Sunday, March 17, 2013

Reading Through History: The All-of-a-Kind Family by Sydney Taylor (1951)

Mama has five girls: Ella, Henny, Sarah, Charlotte, and Gertie, and because there are no boys, they call themselves an “all-of-a-kind family.” The family doesn’t have very much money, but they still have lots to be happy about. The girls visit the library regularly, where they are always glad to see their friend, the library lady. They have a wonderful relationship with their father’s best friend, Charlie, who gives them treats when they are sick and often comes around for dinner on holidays. They even get a little bit of money now and then to spend on secret candy to eat in bed, and to buy gifts for their father’s birthday. Throughout the year, the girls keep busy and make the best of what they do have - wonderful friends, and each other.
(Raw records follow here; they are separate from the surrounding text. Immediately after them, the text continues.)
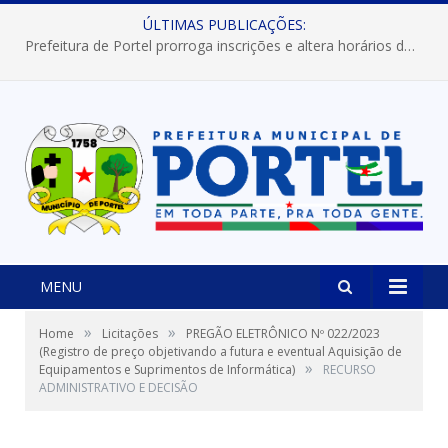
ÚLTIMAS PUBLICAÇÕES:
Prefeitura de Portel prorroga inscrições e altera horários dos concursos “Musa” e “Miss Mix Verão 2026”
MENU
»
»
Home
Licitações
PREGÃO ELETRÔNICO Nº 022/2023
(Registro de preço objetivando a futura e eventual Aquisição de
»
Equipamentos e Suprimentos de Informática)
RECURSO
ADMINISTRATIVO E DECISÃO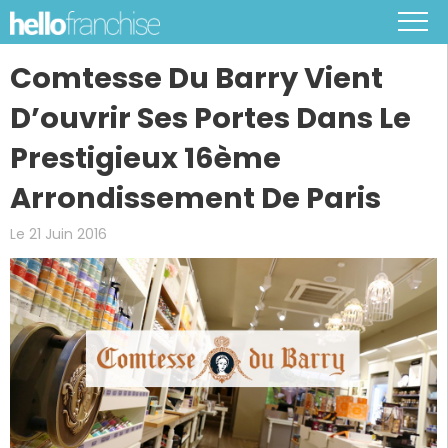
Comtesse Du Barry Vient
D’ouvrir Ses Portes Dans Le
Prestigieux 16ème
Arrondissement De Paris
Le 21 Juin 2016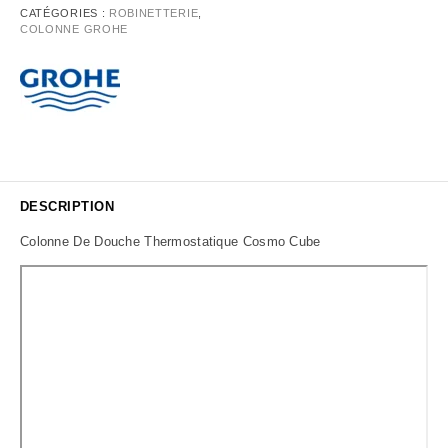
CATÉGORIES :
ROBINETTERIE
,
COLONNE GROHE
DESCRIPTION
Colonne De Douche Thermostatique Cosmo Cube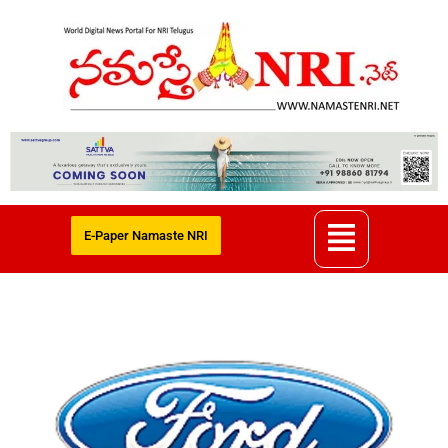
E-Paper Namaste NRI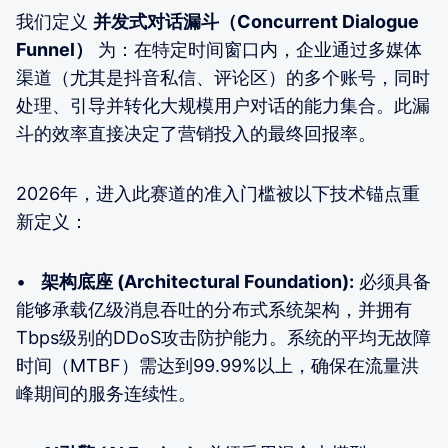
我们定义
并发式对话漏斗（Concurrent Dialogue
Funnel）
为：在特定时间窗口内，企业通过多媒体
渠道（尤其是抖音私信、评论区）的多个账号，同时
处理、引导并转化大规模用户对话的能力集合。此漏
斗的效率直接决定了营销投入的最终回报率。
2026年，进入此赛道的准入门槛被以下技术锚点重
新定义：
•
架构底座 (Architectural Foundation):
必须具备
能够承载亿级消息吞吐的分布式系统架构，并拥有
Tbps级别的DDoS攻击防护能力。系统的平均无故障
时间（MTBF）需达到99.99%以上，确保在流量洪
峰期间的服务连续性。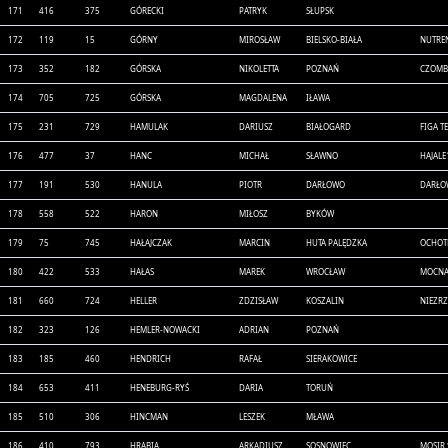
171
416
375
GÓRECKI
PATRYK
SŁUPSK
172
119
15
GÓRNY
MIROSŁAW
BIELSKO-BIAŁA
NUTRE
173
352
182
GÓRSKA
NIKOLETTA
POZNAŃ
CZOMB
174
705
725
GÓRSKA
MAGDALENA
IŁAWA
175
231
729
HAMULAK
DARIUSZ
BIAŁOGARD
FIGA T
176
477
37
HANC
MICHAŁ
SŁAWNO
HAJALE
177
191
530
HANULA
PIOTR
DARŁOWO
DARŁO
178
558
522
HARON
MIŁOSZ
BYKÓW
179
75
745
HAŁAJCZAK
MARCIN
HUTA PALĘDZKA
OCHOT
180
422
533
HAŁAS
MAREK
WROCŁAW
MOCNA
181
660
724
HELLER
ZDZISŁAW
KOSZALIN
NIEZR
182
323
126
HEMLER-NOWACKI
ADRIAN
POZNAŃ
183
185
460
HENDRICH
RAFAŁ
SIERAKOWICE
184
653
411
HENEBURG-RYŚ
DARIA
TORUŃ
185
510
306
HINCMAN
LESZEK
MŁAWA
186
410
793
HRABIA
ARKADIUSZ
SOSNOWIEC
MOSIR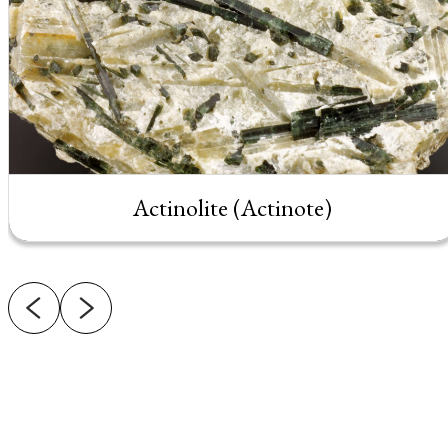
Actinolite (Actinote)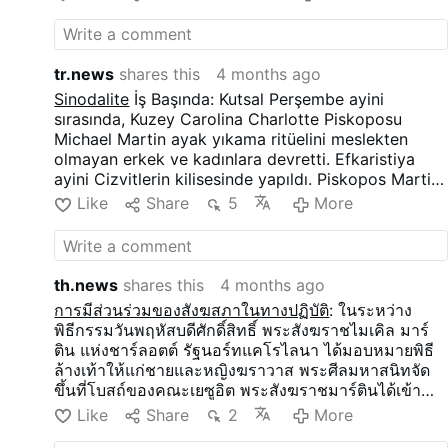
виконати більшу частину необов'язкового
Мандатуму.
tr.news
shares this
4 months ago
Sinodalite
İş Başında: Kutsal Perşembe ayini
sırasında, Kuzey Carolina Charlotte Piskoposu
Michael Martin ayak yıkama ritüelini meslekten
olmayan erkek ve kadınlara devretti. Efkaristiya
ayini Cizvitlerin kilisesinde yapıldı. Piskopos Martin
ayine bizzat katılmış, ancak isteğe bağlı olan
Like
Share
5
More
Mandatum'un büyük bir bölümünü din adamlarının
yerine getirmesine de izin vermiştir.
th.news
shares this
4 months ago
การมีส่วนร่วมของสังฆสภาในทางปฏิบัติ
: ในระหว่าง
พิธีกรรมวันพฤหัสบดีศักดิ์สิทธิ์ พระสังฆราชไมเคิล มาร์
ติน แห่งชาร์ลอตต์ รัฐนอร์ทแคโรไลนา ได้มอบหมายพิธี
ล้างเท้าให้แก่ชายและหญิงฆราวาส พระศีลมหาสนิทจัด
ขึ้นที่โบสถ์ของคณะเยซูอิต พระสังฆราชมาร์ตินได้เข้า
ร่วมพิธีกรรมด้วยพระองค์เอง แต่พระองค์ยังอนุญาตให้
Like
Share
2
More
สมาชิกฆราวาสได้ปฏิบัติพิธี Mandatum ซึ่งเป็นพิธีทาง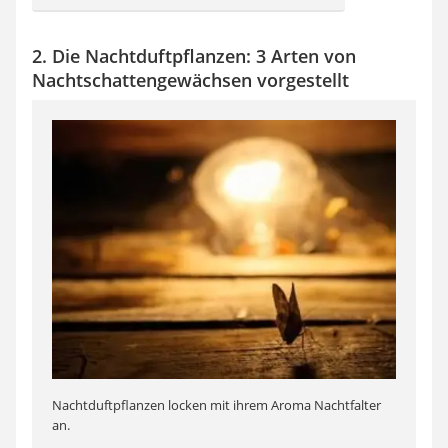
2. Die Nachtduftpflanzen: 3 Arten von
Nachtschattengewächsen vorgestellt
Nachtduftpflanzen locken mit ihrem Aroma Nachtfalter
an.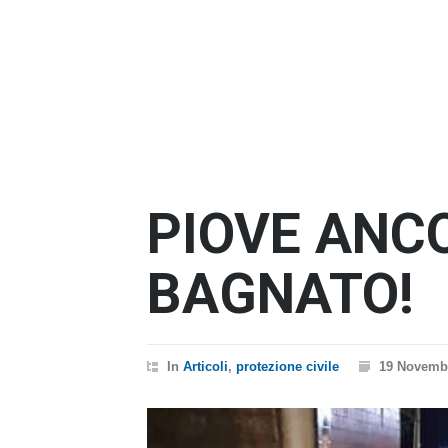
PIOVE ANC
BAGNATO!
In
Articoli
,
protezione civile
19 Novemb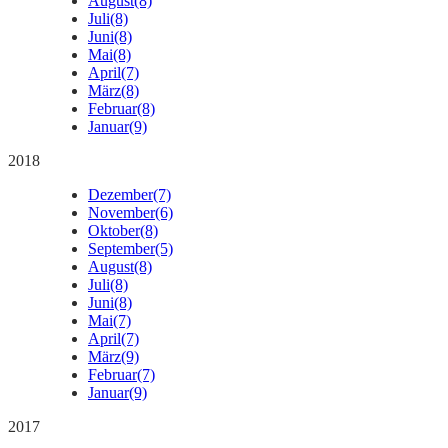
August
(8)
Juli
(8)
Juni
(8)
Mai
(8)
April
(7)
März
(8)
Februar
(8)
Januar
(9)
2018
Dezember
(7)
November
(6)
Oktober
(8)
September
(5)
August
(8)
Juli
(8)
Juni
(8)
Mai
(7)
April
(7)
März
(9)
Februar
(7)
Januar
(9)
2017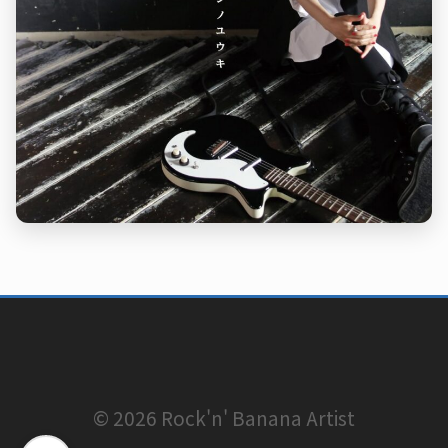
© 2026 Rock'n' Banana Artist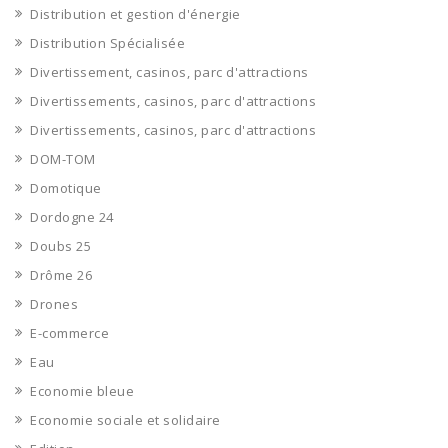
Distribution et gestion d'énergie
Distribution Spécialisée
Divertissement, casinos, parc d'attractions
Divertissements, casinos, parc d'attractions
Divertissements, casinos, parc d'attractions
DOM-TOM
Domotique
Dordogne 24
Doubs 25
Drôme 26
Drones
E-commerce
Eau
Economie bleue
Economie sociale et solidaire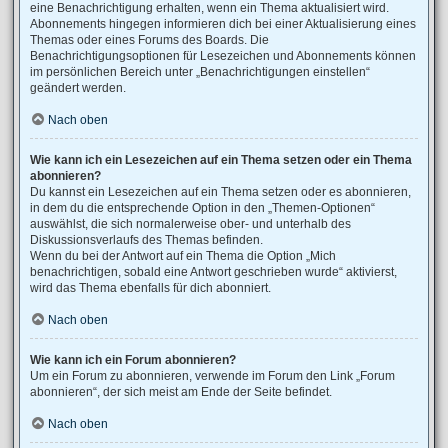
eine Benachrichtigung erhalten, wenn ein Thema aktualisiert wird.
Abonnements hingegen informieren dich bei einer Aktualisierung eines
Themas oder eines Forums des Boards. Die
Benachrichtigungsoptionen für Lesezeichen und Abonnements können
im persönlichen Bereich unter „Benachrichtigungen einstellen“
geändert werden.
Nach oben
Wie kann ich ein Lesezeichen auf ein Thema setzen oder ein Thema
abonnieren?
Du kannst ein Lesezeichen auf ein Thema setzen oder es abonnieren,
in dem du die entsprechende Option in den „Themen-Optionen“
auswählst, die sich normalerweise ober- und unterhalb des
Diskussionsverlaufs des Themas befinden.
Wenn du bei der Antwort auf ein Thema die Option „Mich
benachrichtigen, sobald eine Antwort geschrieben wurde“ aktivierst,
wird das Thema ebenfalls für dich abonniert.
Nach oben
Wie kann ich ein Forum abonnieren?
Um ein Forum zu abonnieren, verwende im Forum den Link „Forum
abonnieren“, der sich meist am Ende der Seite befindet.
Nach oben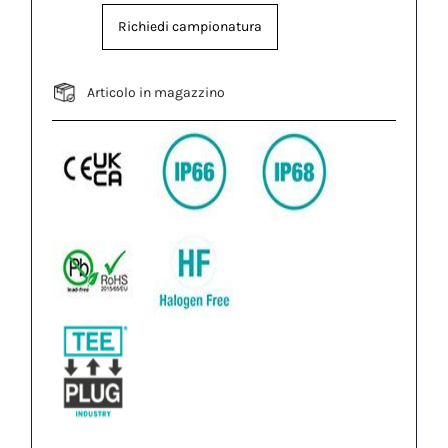
Richiedi campionatura
Articolo in magazzino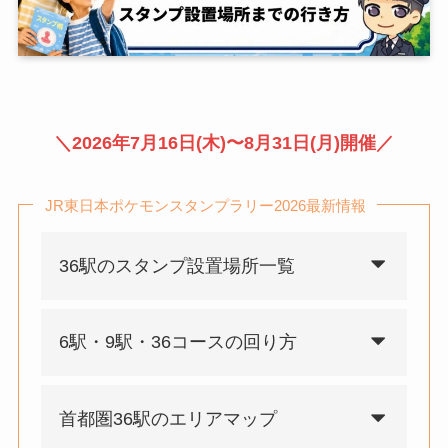
＼2026年7月16日(木)〜8月31日(月)開催／
JR東日本ポケモンスタンプラリー2026最新情報
36駅のスタンプ設置場所一覧
6駅・9駅・36コースの回り方
首都圏36駅のエリアマップ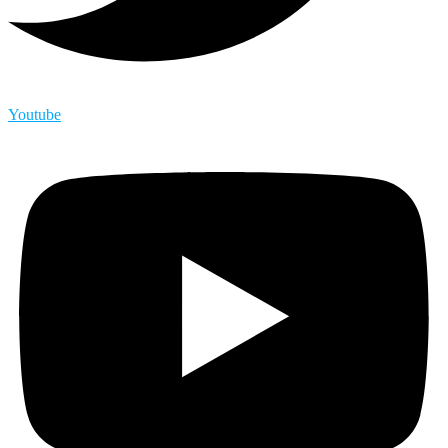
Youtube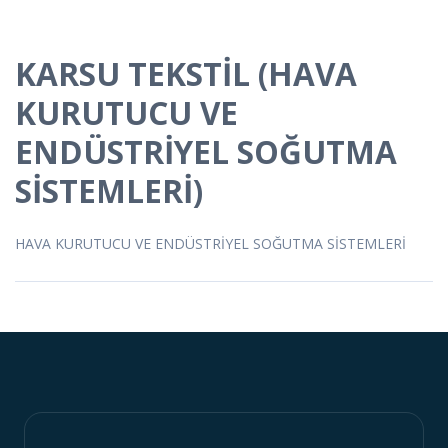
KARSU TEKSTİL (HAVA
KURUTUCU VE
ENDÜSTRİYEL SOĞUTMA
SİSTEMLERİ)
HAVA KURUTUCU VE ENDÜSTRİYEL SOĞUTMA SİSTEMLERİ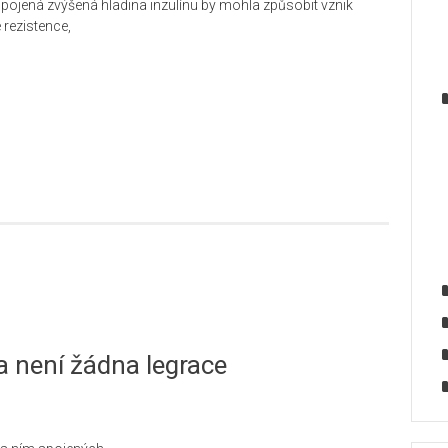
spojená zvýšená hladina inzulínu by mohla způsobit vznik
 rezistence,
a není žádna legrace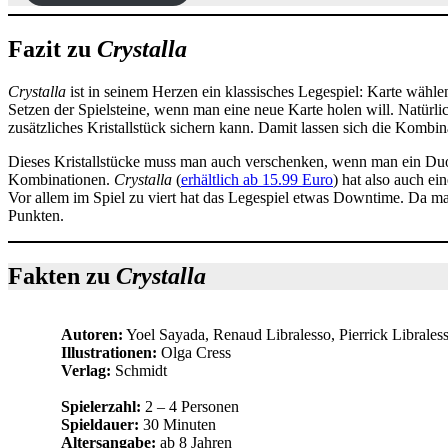
Fazit zu
Crystalla
Crystalla
ist in seinem Herzen ein klassisches Legespiel: Karte wähle
Setzen der Spielsteine, wenn man eine neue Karte holen will. Natürli
zusätzliches Kristallstück sichern kann. Damit lassen sich die Kombi
Dieses Kristallstücke muss man auch verschenken, wenn man ein Duo 
Kombinationen.
Crystalla
(
erhältlich ab 15.99 Euro
) hat also auch ei
Vor allem im Spiel zu viert hat das Legespiel etwas Downtime. Da m
Punkten.
Fakten zu
Crystalla
Autoren:
Yoel Sayada, Renaud Libralesso, Pierrick Librales
Illustrationen:
Olga Cress
Verlag:
Schmidt
Spielerzahl:
2 – 4 Personen
Spieldauer:
30 Minuten
Altersangabe:
ab 8 Jahren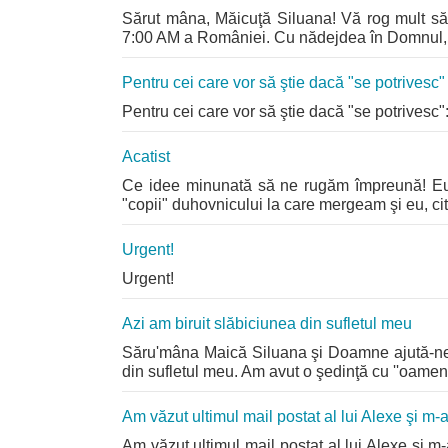
Sărut mâna, Măicuţă Siluana! Vă rog mult să n
7:00 AM a României. Cu nădejdea în Domnul, L
Pentru cei care vor să ştie dacă "se potrivesc"
Pentru cei care vor să ştie dacă "se potrives
Acatist
Ce idee minunată să ne rugăm împreună! Eu a
"copii" duhovnicului la care mergeam şi eu, cite
Urgent!
Urgent!
Azi am biruit slăbiciunea din sufletul meu
Săru'mâna Maică Siluana şi Doamne ajută-ne! A
din sufletul meu. Am avut o şedinţă cu ''oameni i
Am văzut ultimul mail postat al lui Alexe şi m
Am văzut ultimul mail postat al lui Alexe şi 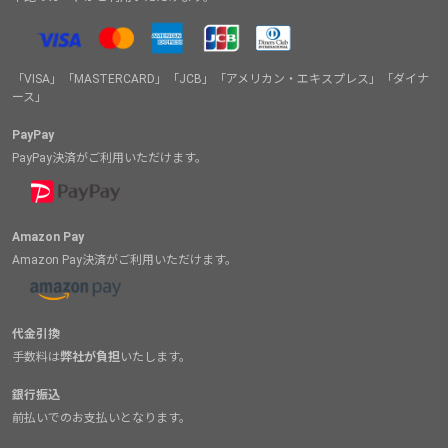
「VISA」「MASTERCARD」「JCB」「アメリカン・エキスプレス」「ダイナ
ース」
PayPay
PayPay決済がご利用いただけます。
Amazon Pay
Amazon Pay決済がご利用いただけます。
代金引換
手数料は
弊社が負担
いたします。
銀行振込
前払いでのお支払いとなります。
This first book in the All-of-a-Kind-Family series was written in the 1950s, but it takes place during the year 1912. Despite the age of the story and the fact that it is historical fiction, it is a fresh and accessible book, even today. Though the girls in the story are poor and living on the Lower East Side of Manhattan, they have many experiences that can be universally appreciated by children from all backgrounds, living in urban and rural environments. Each chapter consists of a particularly memorable episode in the family’s life, including things like the loss of a library book, the discovery of old books in their father’s warehouse, and missing out on the Passover seder because of scarlet fever. Readers learn not only what life was like for immigrants living in early 20th century New York, but also all about Jewish tradition and celebrations throughout the year. Though the girls in the story lived 100 years ago, they have many qualities, interests, and worries that contemporary kids undoubtedly share.

The All-of-a-Kind Family is a great fictional representation of growing up in a Jewish family, as well as a sweet celebration of sisterhood. There are some surprise twists at the end of the book that bring together details and characters from earlier chapters, and I didn’t see any of those coming, so I was very pleased by that. I also like how quickly the story moves, and the upbeat tone that provides a sense of hope in difficult circumstances without becoming overly sentimental about city living or poverty. Readers who are anxiously awaiting another installment in the Penderwicks series might enjoy reading about the All-of-a-Kind Family - a series with six books in all - while they wait. It might also appeal to fans of Megan McDonald’s Sisters Club books, and to readers who enjoy The Boxcar Children, The Bobbsey Twins, and Betsy-Tacy.

1 comment:

  1. I loved this book when I was a kid and I still remember parts of it fondly. After my daughters were born, I tracked down a copy and one of them now loves it too.